A Brief History of the San Juan Cathedral

San Juan Cathedral in Old San Juan | © arctic_whirlwind / Flickr
San Juan Cathedral in Old San Juan | © arctic_whirlwind / Flickr
Photo of Mariela Santos
6 June 2017

Travelers in the Puerto Rican capital city of San Juan have many attractions available for them to enjoy. In Old San Juan specifically, there are many historic structures to visit, with the San Juan Cathedral, or Cathedral of San Juan Bautista, being one of those buildings. Keep reading to learn more about this unique cathedral that dates back centuries to Spanish rule on the island and is still in use today.

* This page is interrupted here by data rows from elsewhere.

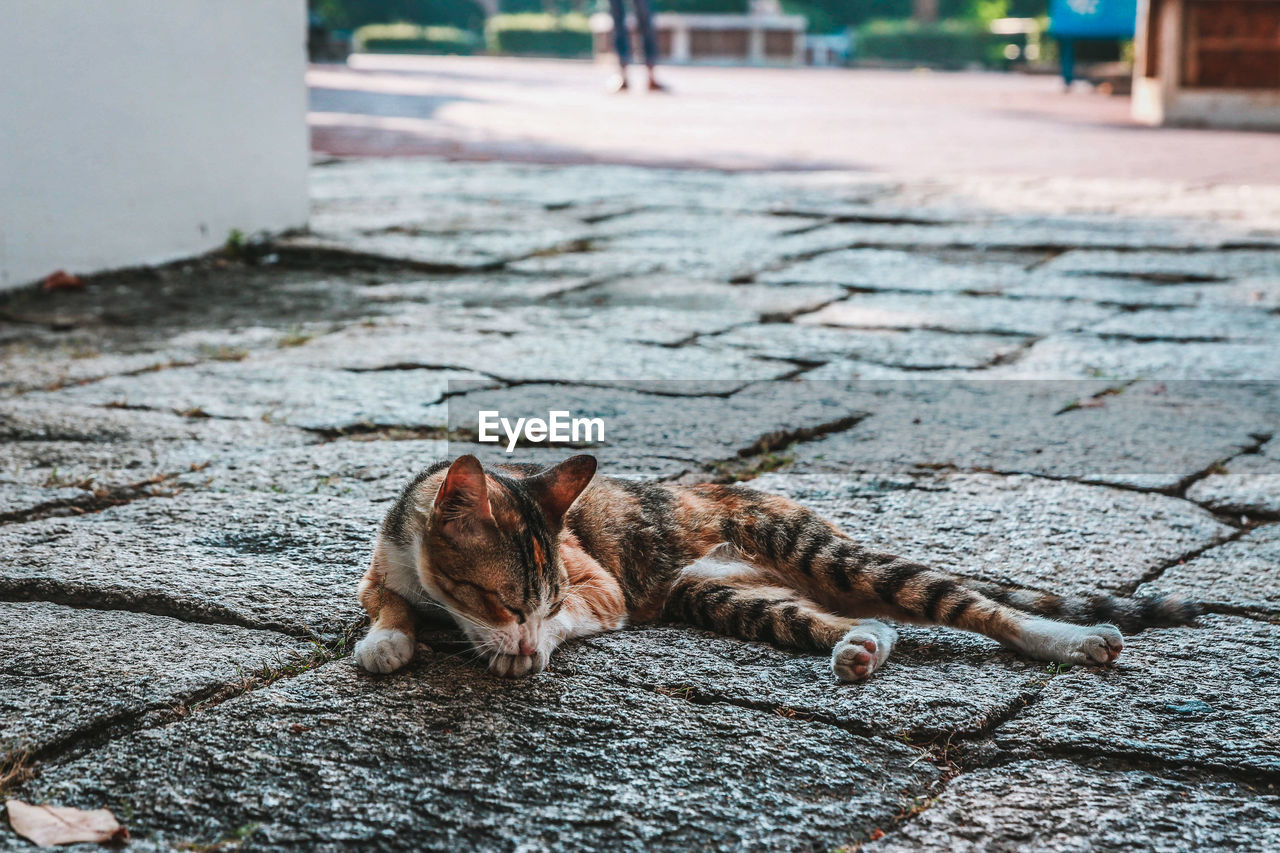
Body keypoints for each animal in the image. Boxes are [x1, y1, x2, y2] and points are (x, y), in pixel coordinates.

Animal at [353, 455, 1198, 681]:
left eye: (540, 601)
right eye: (501, 598)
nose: (522, 640)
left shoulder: (602, 588)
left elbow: (578, 613)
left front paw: (520, 653)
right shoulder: (379, 570)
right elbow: (385, 603)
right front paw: (387, 641)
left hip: (811, 547)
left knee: (975, 605)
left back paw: (1075, 641)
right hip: (722, 593)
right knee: (863, 619)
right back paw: (861, 645)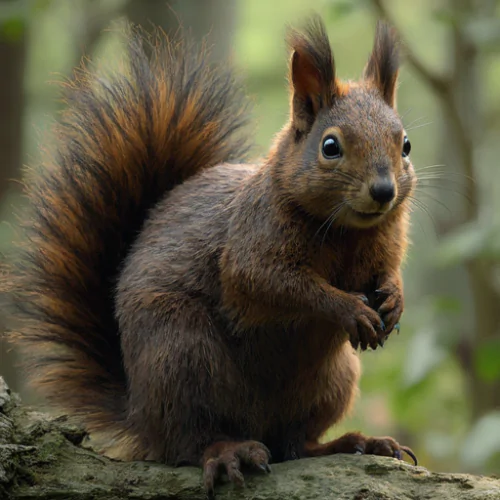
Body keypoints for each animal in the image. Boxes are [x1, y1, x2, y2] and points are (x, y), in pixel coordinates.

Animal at [6, 15, 418, 496]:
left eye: (405, 145)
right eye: (330, 146)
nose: (384, 191)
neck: (346, 233)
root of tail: (140, 415)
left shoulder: (385, 246)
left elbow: (388, 273)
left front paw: (394, 300)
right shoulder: (249, 246)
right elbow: (278, 285)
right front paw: (348, 308)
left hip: (335, 380)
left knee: (294, 444)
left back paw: (357, 443)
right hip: (181, 356)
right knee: (191, 440)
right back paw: (227, 452)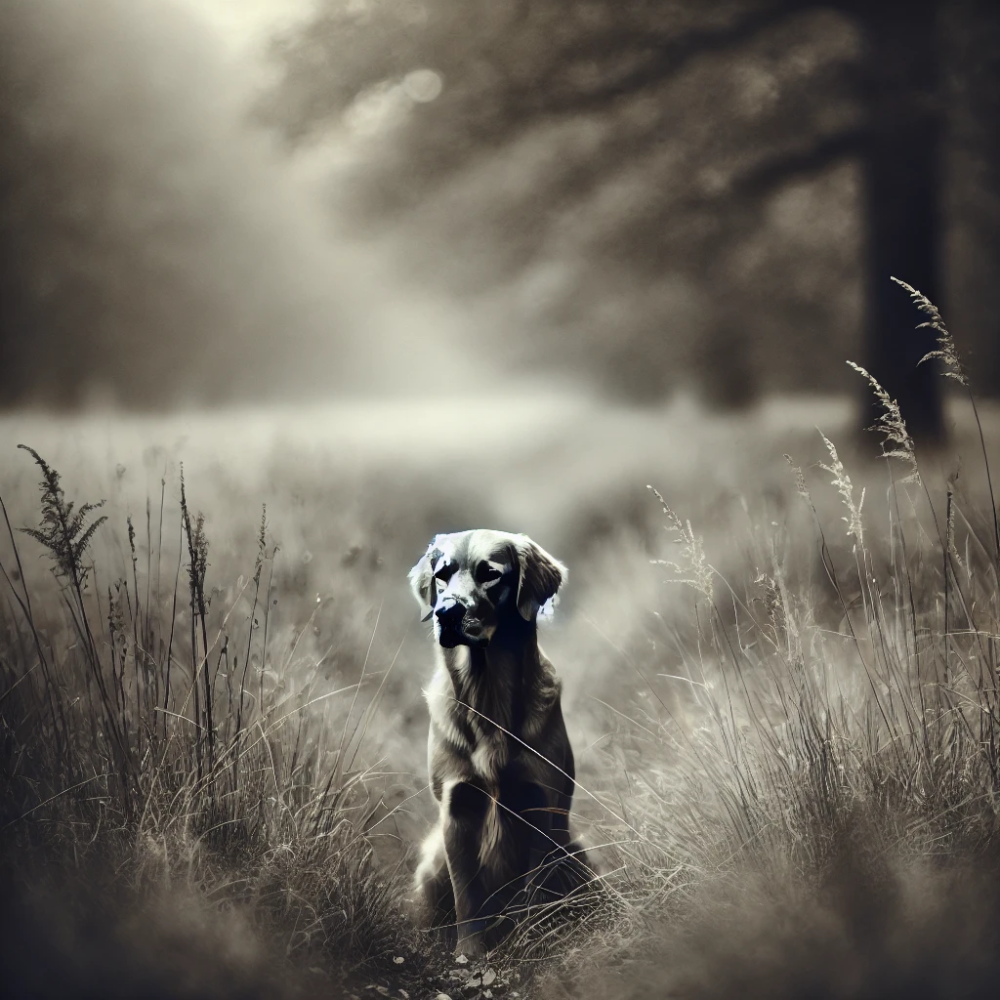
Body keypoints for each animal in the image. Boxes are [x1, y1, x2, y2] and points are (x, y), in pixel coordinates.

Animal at [408, 528, 592, 956]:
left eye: (490, 574)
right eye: (441, 575)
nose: (446, 613)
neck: (486, 699)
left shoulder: (540, 806)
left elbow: (533, 892)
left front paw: (530, 942)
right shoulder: (457, 809)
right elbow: (466, 895)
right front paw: (470, 953)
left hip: (574, 852)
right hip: (430, 863)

Spanish rule and the spread of Catholicism

After explorer Christopher Columbus arrived in the Americas and contributed to the Spanish rule in the region, the Catholic religion was imposed on the Taíno indigenous community and enslaved Africans, according to the Smithsonian. The building of the San Juan Cathedral was part of the establishment and spread of Catholicism on the island, with the construction of many other churches following—some of them are still in operation.

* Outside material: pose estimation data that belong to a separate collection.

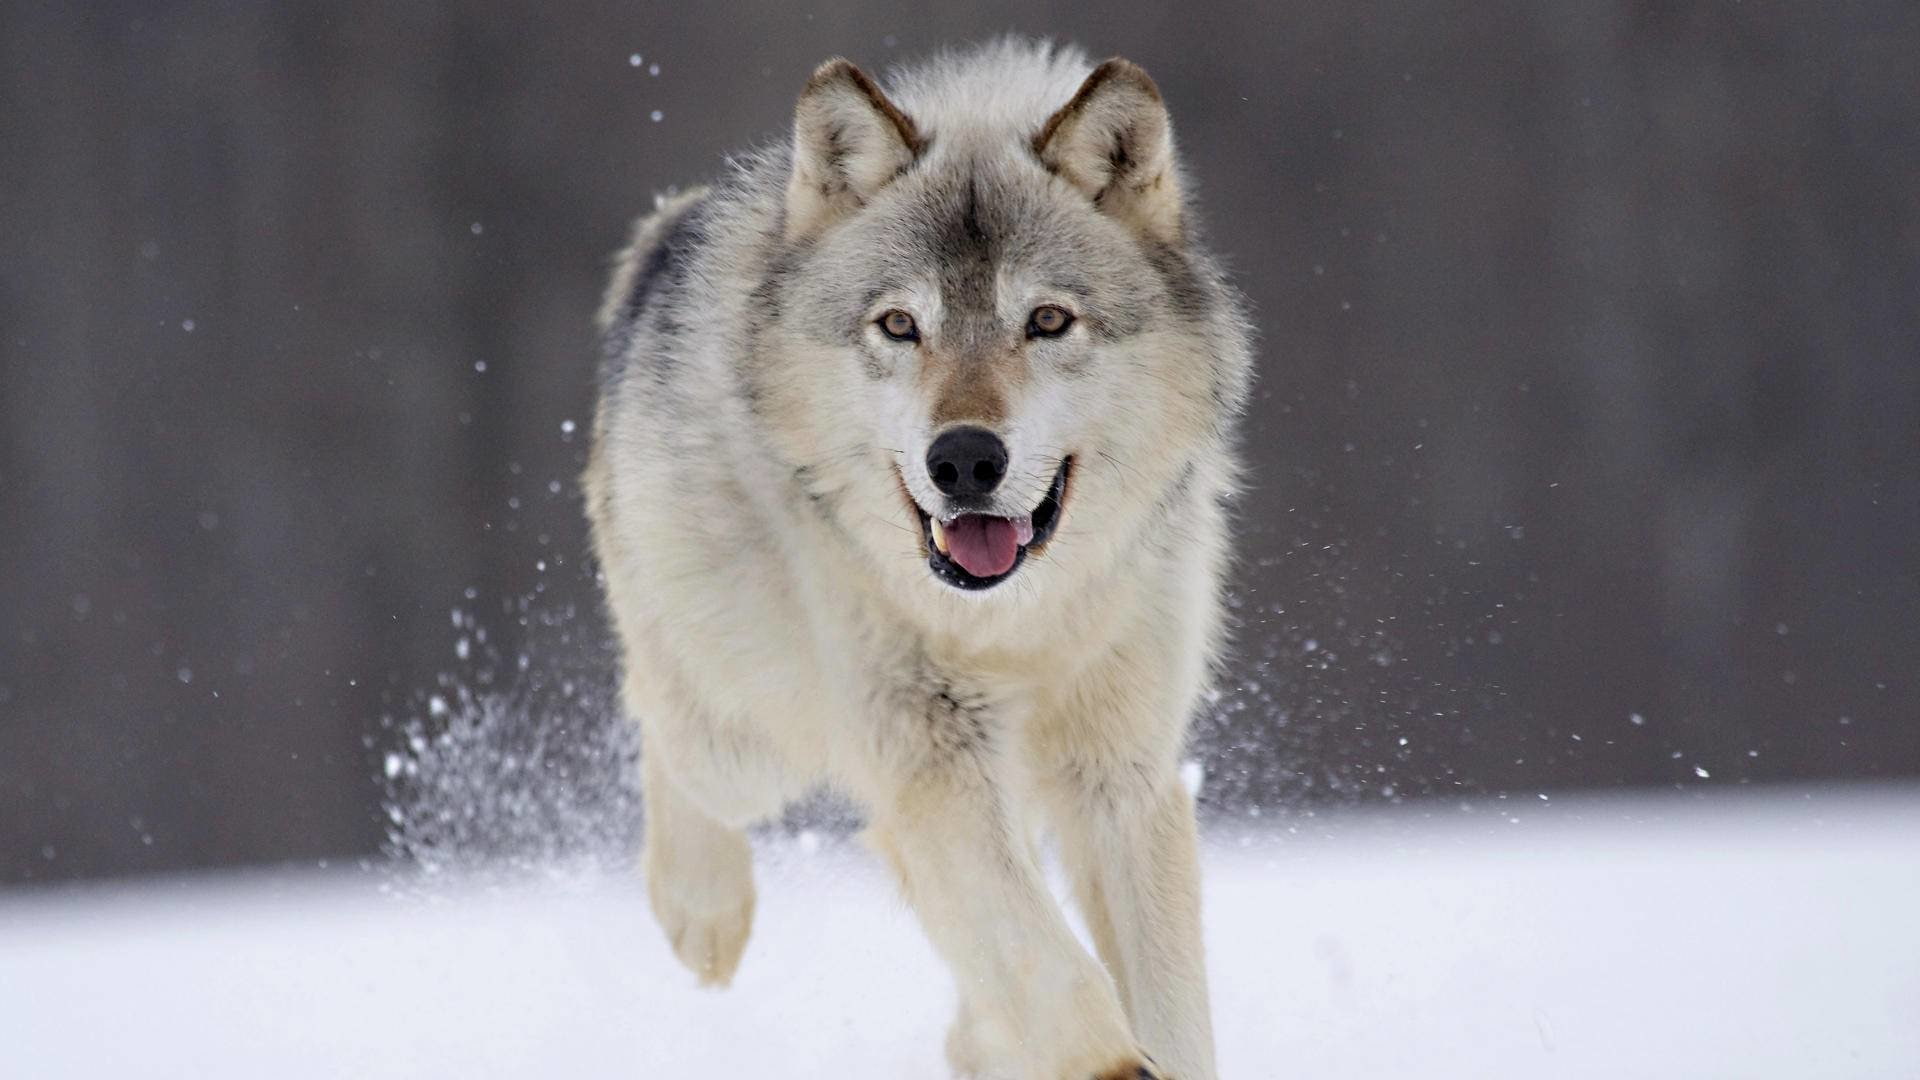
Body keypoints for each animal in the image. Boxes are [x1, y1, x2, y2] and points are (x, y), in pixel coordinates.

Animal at [584, 38, 1252, 1080]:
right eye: (900, 325)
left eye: (1047, 321)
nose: (965, 459)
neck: (1013, 622)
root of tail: (667, 231)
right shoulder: (930, 758)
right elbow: (1051, 969)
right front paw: (1103, 1059)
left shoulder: (1122, 773)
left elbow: (1164, 1005)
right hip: (749, 734)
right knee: (664, 725)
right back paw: (704, 915)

The Puerto Rican flag behind a Christian statue | © Bobby Hidy/ Flickr

The San Juan Cathedral’s history

Named after Saint John the Baptist and built in 1521, the San Juan Cathedral is the second oldest Roman Catholic cathedral in the Americas and the oldest on United States soil. The cathedral has gone through various changes over the years, partly because the original was made of wood and torn down by a hurricane, only for the rebuilt church to suffer through a second hurricane years later. Another event that affected the structure was looting ordered by the Earl of Cumberland in 1598.

Inside San Juan Cathedral during Christmastime | © Connie/ Flickr

The cathedral today

A visit to the Gothic-style cathedral exposes travelers to notable features of the structure, including the ornately decorated ceiling, stained-glass windows, and the resting place of two famous men: the Spanish explorer Juan Ponce de Leon and St. Pius. The cathedral sits just across the street from what is now the boutique hotel El Convento, a former convent. Also, the structure currently serves the important function of being the seat of Puerto Rico’s Archdiocese, and home to the Archbishop of San Juan, Roberto González Nieves.

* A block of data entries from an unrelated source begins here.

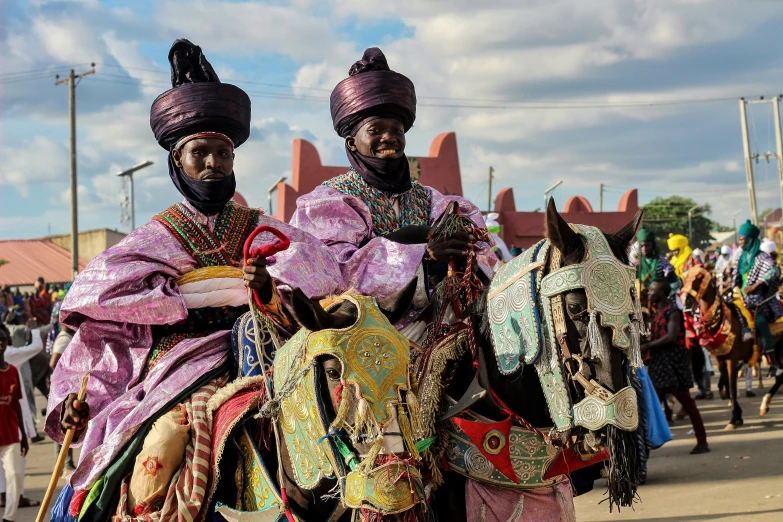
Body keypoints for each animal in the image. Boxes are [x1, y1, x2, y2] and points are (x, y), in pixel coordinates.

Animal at [684, 266, 756, 428]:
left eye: (699, 277)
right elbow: (726, 385)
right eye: (686, 276)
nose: (686, 301)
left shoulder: (732, 359)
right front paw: (735, 410)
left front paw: (735, 418)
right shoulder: (719, 358)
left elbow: (732, 388)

Masses continue to take place at the cathedral throughout the week, and it’s not uncommon to see newly married couples descending the front steps along with their wedding guests.

The cathedral is a must-visit stop when carrying out a walking tour of architectural treasures in Old San Juan. Nearby attractions include the Capilla del Cristo, Plaza de Armas, the Parque de las Palomas or Pigeon Park, and the Governor’s residence and main office, La Fortaleza.